I probably answered many of the points made by the hon. Member for Newcastle upon Tyne Central (Chi Onwurah) in my answer to the hon. Member for Blaenau Gwent on public health more generally. My husband’s family are all from Hartlepool. The hon. Lady was right to raise the issue of health inequalities. “Healthy lives, healthy people” underlines the priority that we are giving to tackling inequalities and supporting the principles of the Marmot review. We are focusing on the health and social needs of disadvantaged groups and areas, including on how money is allocated to local communities for public health interventions.

Despite the fact that the previous Government doubled health funding, as the hon. Lady rightly said, health inequalities got worse. I do not think that that was because of a lack of commitment on Labour’s part. It is extremely difficult to tackle health inequalities head-on, which is why our White Paper is so widely welcomed. The action outlined in that paper will reduce those truly shocking health inequalities.

It is important to recognise that this is not just about the money that is spent, but about how it is spent. I welcome the hon. Lady’s non-partisan comments about the previous Government’s record. For the first time, we are consulting on public health and ring-fencing money, and I believe that we can make a real difference.

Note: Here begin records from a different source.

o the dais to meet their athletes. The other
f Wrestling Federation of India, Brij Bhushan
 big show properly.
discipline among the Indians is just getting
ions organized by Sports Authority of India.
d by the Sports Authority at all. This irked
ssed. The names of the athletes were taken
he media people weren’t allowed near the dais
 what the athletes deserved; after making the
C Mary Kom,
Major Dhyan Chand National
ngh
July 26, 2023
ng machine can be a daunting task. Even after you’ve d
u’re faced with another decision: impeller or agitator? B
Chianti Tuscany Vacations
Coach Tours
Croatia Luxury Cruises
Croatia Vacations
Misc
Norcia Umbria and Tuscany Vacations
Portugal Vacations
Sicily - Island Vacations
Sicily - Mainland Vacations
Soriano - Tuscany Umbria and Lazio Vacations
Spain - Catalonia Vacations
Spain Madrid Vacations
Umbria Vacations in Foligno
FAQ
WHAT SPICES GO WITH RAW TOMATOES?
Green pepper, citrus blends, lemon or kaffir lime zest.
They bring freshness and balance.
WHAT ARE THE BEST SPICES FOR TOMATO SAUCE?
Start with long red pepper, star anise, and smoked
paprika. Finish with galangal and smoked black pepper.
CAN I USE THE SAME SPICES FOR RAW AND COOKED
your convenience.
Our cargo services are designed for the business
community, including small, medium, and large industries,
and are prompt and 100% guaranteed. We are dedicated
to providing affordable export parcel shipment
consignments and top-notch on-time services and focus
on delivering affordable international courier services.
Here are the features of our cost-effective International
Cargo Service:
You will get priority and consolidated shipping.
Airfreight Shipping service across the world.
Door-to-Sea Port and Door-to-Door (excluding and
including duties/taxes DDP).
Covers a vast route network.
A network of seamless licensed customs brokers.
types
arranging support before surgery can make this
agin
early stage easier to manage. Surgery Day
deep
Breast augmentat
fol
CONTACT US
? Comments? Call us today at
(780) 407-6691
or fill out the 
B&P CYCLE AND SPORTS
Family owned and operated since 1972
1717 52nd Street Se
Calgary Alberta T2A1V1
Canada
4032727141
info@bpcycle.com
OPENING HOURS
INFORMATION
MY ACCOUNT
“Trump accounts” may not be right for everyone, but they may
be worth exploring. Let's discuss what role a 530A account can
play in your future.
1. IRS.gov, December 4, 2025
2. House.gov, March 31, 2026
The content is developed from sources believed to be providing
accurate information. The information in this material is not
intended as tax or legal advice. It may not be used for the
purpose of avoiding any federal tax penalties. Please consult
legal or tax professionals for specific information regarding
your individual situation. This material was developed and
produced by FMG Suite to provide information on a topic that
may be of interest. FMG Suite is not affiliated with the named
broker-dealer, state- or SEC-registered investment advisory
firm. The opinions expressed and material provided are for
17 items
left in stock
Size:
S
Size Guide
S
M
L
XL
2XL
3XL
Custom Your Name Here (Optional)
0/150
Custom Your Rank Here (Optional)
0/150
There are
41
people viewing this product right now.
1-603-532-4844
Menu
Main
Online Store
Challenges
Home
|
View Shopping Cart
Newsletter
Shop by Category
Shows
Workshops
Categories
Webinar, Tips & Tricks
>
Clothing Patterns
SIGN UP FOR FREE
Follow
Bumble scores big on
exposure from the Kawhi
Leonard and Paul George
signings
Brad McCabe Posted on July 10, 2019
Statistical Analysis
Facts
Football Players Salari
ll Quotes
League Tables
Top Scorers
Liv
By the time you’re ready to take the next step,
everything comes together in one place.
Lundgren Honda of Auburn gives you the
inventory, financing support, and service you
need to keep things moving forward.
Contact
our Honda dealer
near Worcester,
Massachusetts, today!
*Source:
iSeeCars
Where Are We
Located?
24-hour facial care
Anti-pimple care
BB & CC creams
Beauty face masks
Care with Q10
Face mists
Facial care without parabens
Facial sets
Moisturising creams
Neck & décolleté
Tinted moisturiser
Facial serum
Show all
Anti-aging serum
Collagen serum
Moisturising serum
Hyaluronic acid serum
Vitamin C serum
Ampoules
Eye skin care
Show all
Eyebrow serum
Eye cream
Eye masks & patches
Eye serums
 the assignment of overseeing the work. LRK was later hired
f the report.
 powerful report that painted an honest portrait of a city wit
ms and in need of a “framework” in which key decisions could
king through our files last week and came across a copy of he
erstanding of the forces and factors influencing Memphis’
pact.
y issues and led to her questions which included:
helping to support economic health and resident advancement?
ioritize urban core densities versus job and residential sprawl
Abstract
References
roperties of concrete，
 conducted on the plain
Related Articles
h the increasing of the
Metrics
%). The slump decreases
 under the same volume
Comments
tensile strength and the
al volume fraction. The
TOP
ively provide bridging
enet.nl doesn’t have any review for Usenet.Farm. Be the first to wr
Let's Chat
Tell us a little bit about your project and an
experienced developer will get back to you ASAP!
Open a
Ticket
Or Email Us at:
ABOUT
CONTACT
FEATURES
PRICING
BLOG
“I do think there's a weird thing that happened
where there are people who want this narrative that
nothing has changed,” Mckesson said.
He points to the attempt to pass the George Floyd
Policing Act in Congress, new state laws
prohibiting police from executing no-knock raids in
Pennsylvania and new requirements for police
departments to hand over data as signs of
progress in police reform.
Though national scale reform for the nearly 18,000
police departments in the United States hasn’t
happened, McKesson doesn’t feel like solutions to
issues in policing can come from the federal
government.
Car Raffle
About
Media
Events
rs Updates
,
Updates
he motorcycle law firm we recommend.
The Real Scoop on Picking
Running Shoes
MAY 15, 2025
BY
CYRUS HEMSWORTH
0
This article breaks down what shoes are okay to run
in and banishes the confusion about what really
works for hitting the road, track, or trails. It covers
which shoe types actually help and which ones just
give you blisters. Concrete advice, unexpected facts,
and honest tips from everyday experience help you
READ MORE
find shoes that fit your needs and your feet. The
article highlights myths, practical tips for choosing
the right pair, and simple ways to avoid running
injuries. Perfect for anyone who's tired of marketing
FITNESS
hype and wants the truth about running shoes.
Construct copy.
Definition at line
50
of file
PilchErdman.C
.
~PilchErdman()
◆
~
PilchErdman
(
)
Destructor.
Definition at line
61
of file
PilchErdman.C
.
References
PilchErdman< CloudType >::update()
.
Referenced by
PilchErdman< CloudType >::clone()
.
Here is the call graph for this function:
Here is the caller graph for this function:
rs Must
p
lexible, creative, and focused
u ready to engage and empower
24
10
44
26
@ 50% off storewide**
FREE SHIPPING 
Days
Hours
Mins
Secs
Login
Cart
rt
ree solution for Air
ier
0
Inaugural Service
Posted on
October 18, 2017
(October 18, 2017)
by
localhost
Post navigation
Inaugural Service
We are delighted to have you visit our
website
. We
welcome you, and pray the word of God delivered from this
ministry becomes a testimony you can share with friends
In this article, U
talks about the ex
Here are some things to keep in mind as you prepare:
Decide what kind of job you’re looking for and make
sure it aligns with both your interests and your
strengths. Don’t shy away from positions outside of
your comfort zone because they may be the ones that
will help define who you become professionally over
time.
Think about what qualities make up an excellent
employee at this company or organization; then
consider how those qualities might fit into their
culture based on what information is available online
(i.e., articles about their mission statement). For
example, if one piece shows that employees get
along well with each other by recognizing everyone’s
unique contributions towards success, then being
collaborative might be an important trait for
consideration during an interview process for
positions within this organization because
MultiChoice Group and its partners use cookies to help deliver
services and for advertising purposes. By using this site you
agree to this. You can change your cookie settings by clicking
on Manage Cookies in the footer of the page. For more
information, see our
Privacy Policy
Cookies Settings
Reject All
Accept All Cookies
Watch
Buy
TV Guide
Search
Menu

The last Back-Bench contribution was from my hon. Friend the Member for South Swindon (Mr Buckland) on autism. I should like to take this opportunity to pay tribute to the parents and carers—young and old—who care for children and adults with autism. For some, that is a considerable burden that we should not underestimate. The National Institute for Health and Clinical Excellence is currently developing three autism clinical guidelines. The recognition, referral and diagnosis of autism guidelines are scheduled to be published in September next year; the diagnosis and management of autism in adults guidelines are scheduled to be published in July 2012—that might feel a long way off, but it is coming—and the management of autism in children and young people was referred to NICE by Ministers in November this year.

I pay tribute to my hon. Friend for his interest in autism, which has been discussed on many occasions in the House since I became a Member. There is no doubt that the expertise and input of people like him—people who have personal experience—is crucial in ensuring that we get the right policies that can have an effect on the ground, including in his constituency. His expertise and that of other hon. Members is critical.

Mr Speaker, I apologise for going beyond my allotted 10 minutes, but I wish you and all the staff of the House a very happy Christmas. I thank them for all their support this year and wish them well for the next.